▶ Things to do
(1) Using the forum post about merging into a partitioned Iceberg table, what are the answers to these questions?
(a) By what two things is the Iceberg table partitioned?
(b) What kind of connector database holds the staging table?
(c) For what kind of data does the join-and-insert workaround work?
(2) Reproduce the part of the forum post about merging into a partitioned Iceberg table starting with "I have an iceberg" and going on through "memory connector database.".

-- Start of Document extract --

I’m a beginner with trino and iceberg, so please forgive me if I get my terminology wrong. I’m hoping I just don’t have the right syntax for optimizing joins involving partitions.
I have an iceberg table with >1B rows of process data, partitioned by the day of a timestamp column (~2 years of days) and process machine (a string identifier with only a few values). When I try to merge new data into this table from an staging table with identical columns, it seems like the partitions aren’t being used to prune files even though I include them in the ON clause. The staging table is in a memory connector database.
Here’s a summary of what I’ve tried:
- When we try to merge into the table using the target table’s partitioned columns first in the ON clause, it still appears to be loading from all partitions even though the date range of the merge source should be able to eliminate nearly all the partitions
- As a workaround, I joined the target table to the staging table and insert the rows that don’t have a match in the target. This works for historical data, but we want to use merge once we get to the current data so we can give the source systems the opportunity to correct data for a few days.

-- End of Document extract --
-- Start of Given data --

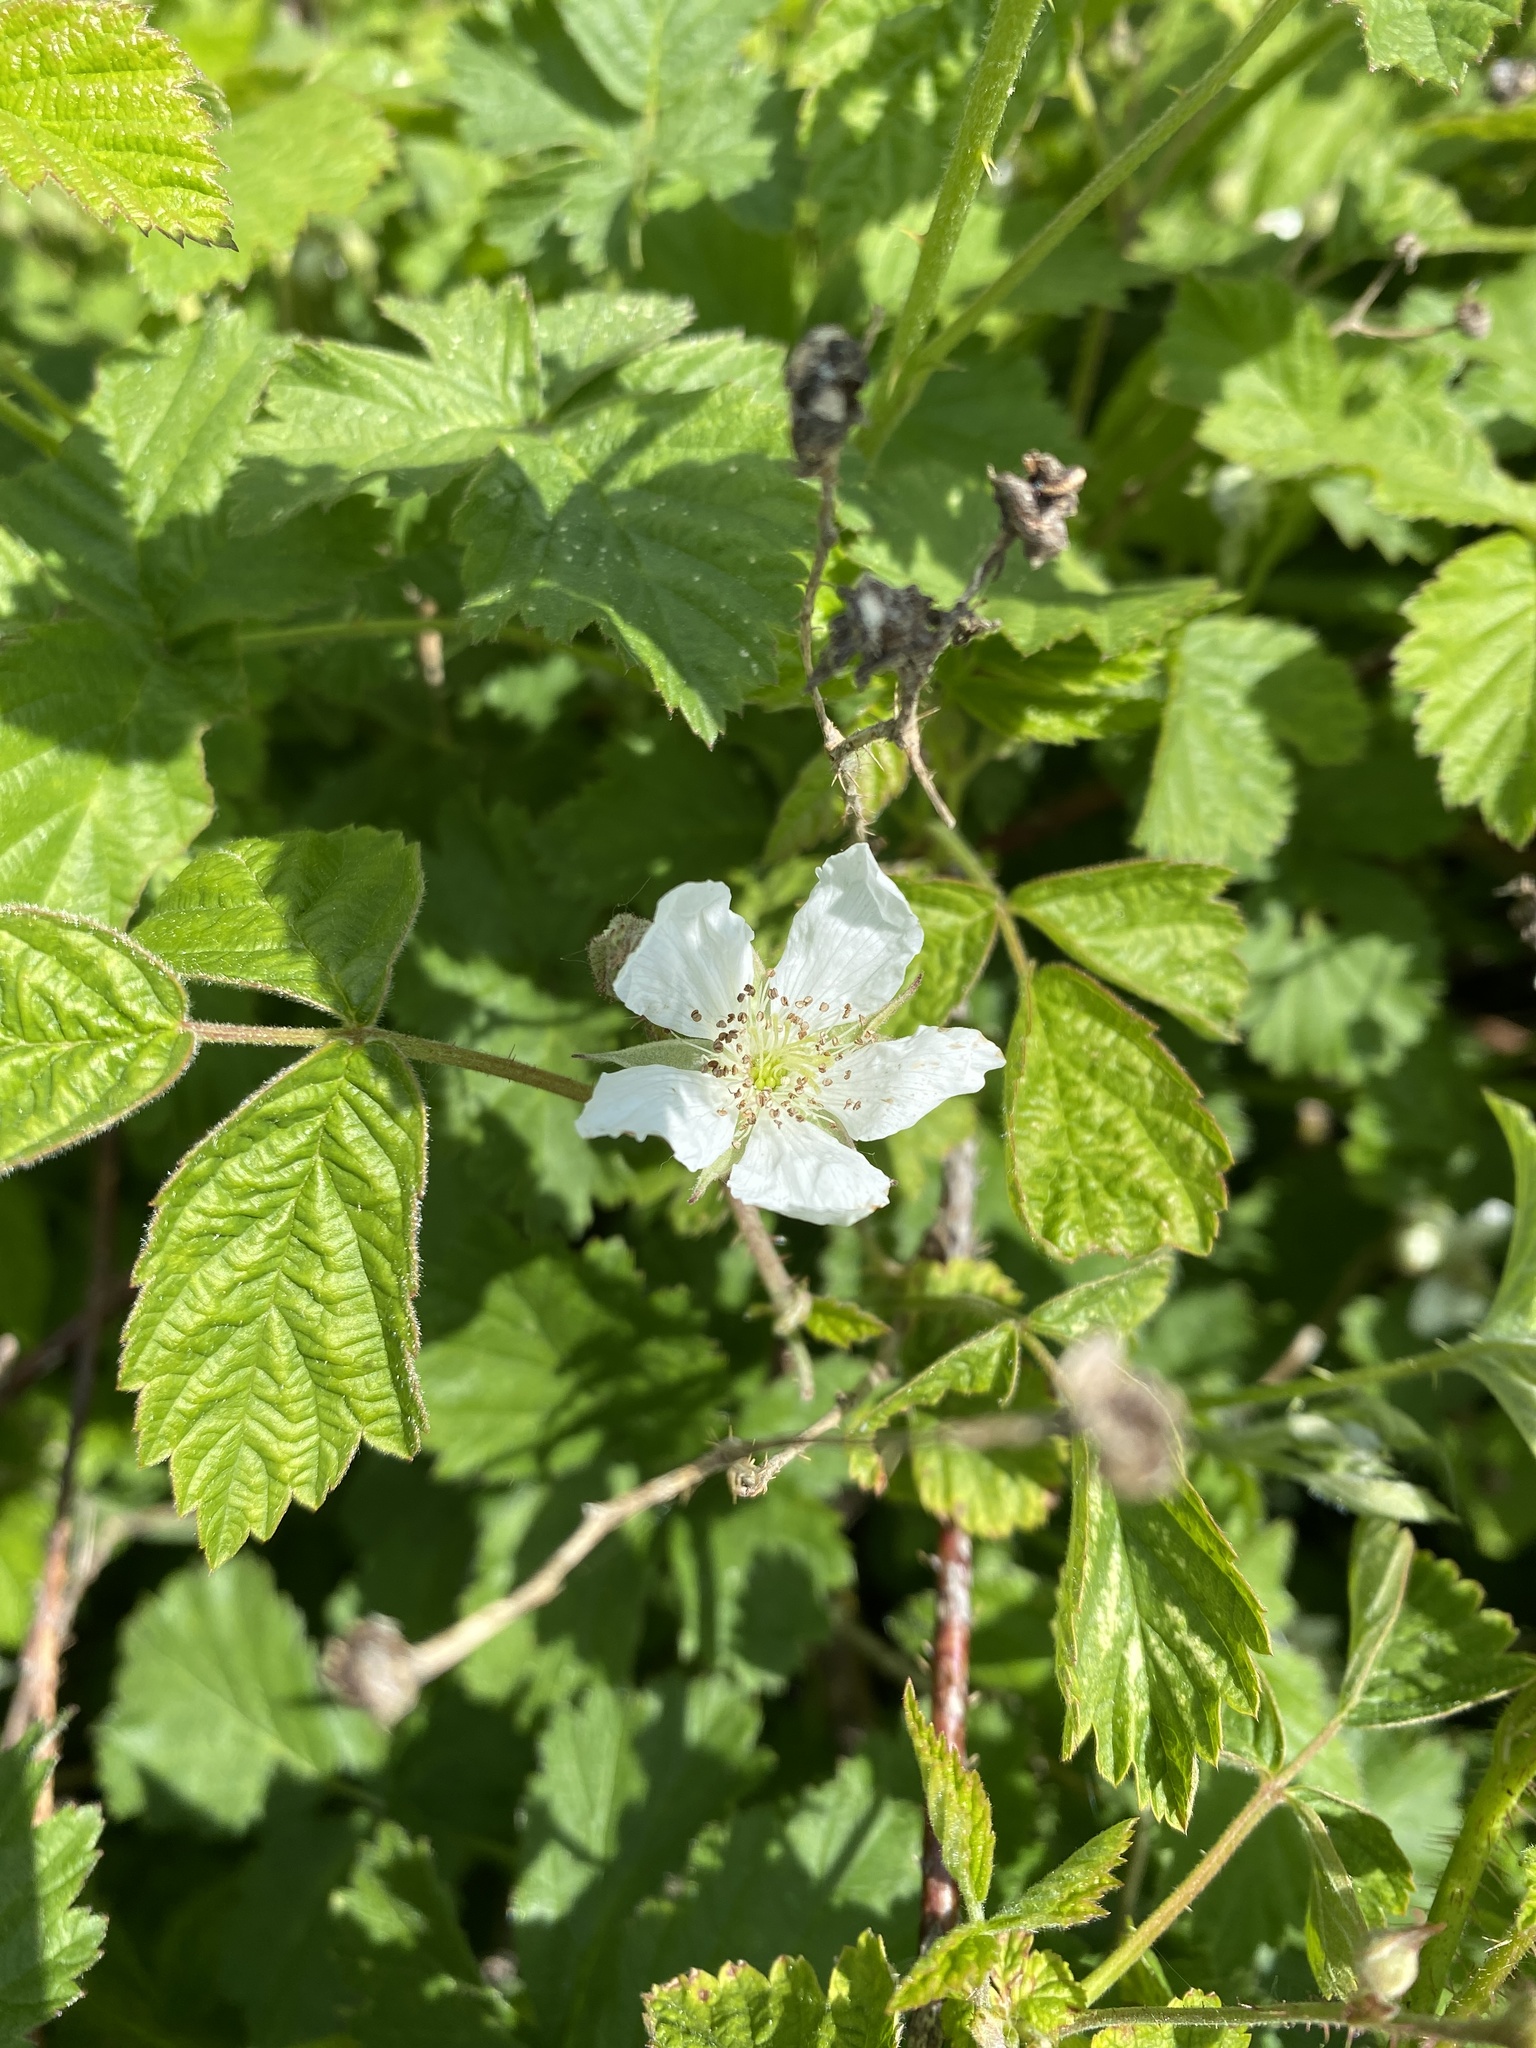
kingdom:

-- End of Given data --

▶ Answers to the exercise
(1)
(a) By the day of a timestamp column and by process machine.
(b) A memory connector database.
(c) Historical data.

(2)
I have an iceberg table with >1B rows of process data, partitioned by the day of a timestamp column (~2 years of days) and process machine (a string identifier with only a few values). When I try to merge new data into this table from an staging table with identical columns, it seems like the partitions aren’t being used to prune files even though I include them in the ON clause. The staging table is in a memory connector database.